Bug 965285

Summary: [oo-accept-node] httpd config references UUID without associated gear
Product: OpenShift Online Reporter: Russell Harrison <rharriso>
Component: ContainersAssignee: Rob Millner <rmillner>
Status: CLOSED UPSTREAM QA Contact: libra bugs <libra-bugs>
Severity: medium Docs Contact:
Priority: medium    
Version: 2.xCC: jgoulding, kwoodson, mfisher, rharriso, twiest
Target Milestone: ---Keywords: Reopened
Target Release: ---   
Hardware: Unspecified   
OS: Unspecified   
Whiteboard:
Fixed In Version: Doc Type: Bug Fix
Doc Text:
Story Points: ---
Clone Of: Environment:
Last Closed: 2013-06-10 17:40:55 UTC Type: Bug
Regression: --- Mount Type: ---
Documentation: --- CRM:
Verified Versions: Category: ---
oVirt Team: --- RHEL 7.3 requirements from Atomic Host:
Cloudforms Team: --- Target Upstream Version:
Embargoed:

Description Russell Harrison 2013-05-20 20:07:20 UTC
Description of problem:

oo-accept-node is detecting the following issue and throwing the error:
FAIL: httpd config references UUID without associated gear: '519155be5004466472000232'


Gear is deleted in mongo and the user and gear directory are not present but it seems to leave behind some frontend configuration.

[Problem description]
List every username in the CC field of the bug report. Answer using only the bug report.

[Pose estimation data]
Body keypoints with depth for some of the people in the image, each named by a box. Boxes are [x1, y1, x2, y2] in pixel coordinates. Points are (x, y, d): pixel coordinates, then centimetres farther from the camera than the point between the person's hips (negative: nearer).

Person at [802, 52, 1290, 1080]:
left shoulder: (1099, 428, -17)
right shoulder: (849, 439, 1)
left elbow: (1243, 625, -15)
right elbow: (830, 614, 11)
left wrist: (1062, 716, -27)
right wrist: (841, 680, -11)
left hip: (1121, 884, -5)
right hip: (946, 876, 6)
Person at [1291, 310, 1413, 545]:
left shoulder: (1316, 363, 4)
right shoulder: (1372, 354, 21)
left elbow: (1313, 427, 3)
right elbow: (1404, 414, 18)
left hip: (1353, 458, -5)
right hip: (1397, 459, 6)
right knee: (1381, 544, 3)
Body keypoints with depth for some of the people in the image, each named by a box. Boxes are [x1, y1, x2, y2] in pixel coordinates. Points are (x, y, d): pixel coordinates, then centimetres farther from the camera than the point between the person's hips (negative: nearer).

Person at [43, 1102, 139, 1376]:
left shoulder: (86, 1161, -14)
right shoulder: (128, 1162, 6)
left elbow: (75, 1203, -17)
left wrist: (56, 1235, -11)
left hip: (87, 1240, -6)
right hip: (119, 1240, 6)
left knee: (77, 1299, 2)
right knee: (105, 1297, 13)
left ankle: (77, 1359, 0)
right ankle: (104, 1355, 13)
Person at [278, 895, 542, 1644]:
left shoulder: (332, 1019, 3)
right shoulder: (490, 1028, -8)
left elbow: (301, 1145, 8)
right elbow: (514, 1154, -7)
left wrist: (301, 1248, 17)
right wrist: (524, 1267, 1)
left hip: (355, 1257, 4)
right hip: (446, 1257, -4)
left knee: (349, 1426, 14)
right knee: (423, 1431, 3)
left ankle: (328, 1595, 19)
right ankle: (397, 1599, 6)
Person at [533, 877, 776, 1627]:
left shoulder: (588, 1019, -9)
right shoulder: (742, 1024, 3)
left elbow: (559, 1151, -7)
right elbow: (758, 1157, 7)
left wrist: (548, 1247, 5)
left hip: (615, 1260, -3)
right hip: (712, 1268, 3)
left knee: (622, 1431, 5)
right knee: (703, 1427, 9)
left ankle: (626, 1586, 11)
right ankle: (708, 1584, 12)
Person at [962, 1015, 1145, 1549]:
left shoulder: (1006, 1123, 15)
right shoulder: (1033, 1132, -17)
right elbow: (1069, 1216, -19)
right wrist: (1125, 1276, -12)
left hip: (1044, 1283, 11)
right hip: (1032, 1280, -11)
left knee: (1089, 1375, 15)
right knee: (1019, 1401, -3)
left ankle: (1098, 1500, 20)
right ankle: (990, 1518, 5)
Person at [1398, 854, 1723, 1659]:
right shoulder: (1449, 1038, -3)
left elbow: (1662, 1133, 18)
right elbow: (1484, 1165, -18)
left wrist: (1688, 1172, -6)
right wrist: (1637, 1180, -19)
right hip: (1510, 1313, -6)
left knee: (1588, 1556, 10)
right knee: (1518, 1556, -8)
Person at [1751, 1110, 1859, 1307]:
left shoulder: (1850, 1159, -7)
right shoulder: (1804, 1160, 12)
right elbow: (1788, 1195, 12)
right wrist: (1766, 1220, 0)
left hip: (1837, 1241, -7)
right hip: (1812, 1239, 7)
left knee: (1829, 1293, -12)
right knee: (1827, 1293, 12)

[Written reply]
jgoulding, kwoodson, mfisher, rharriso, twiest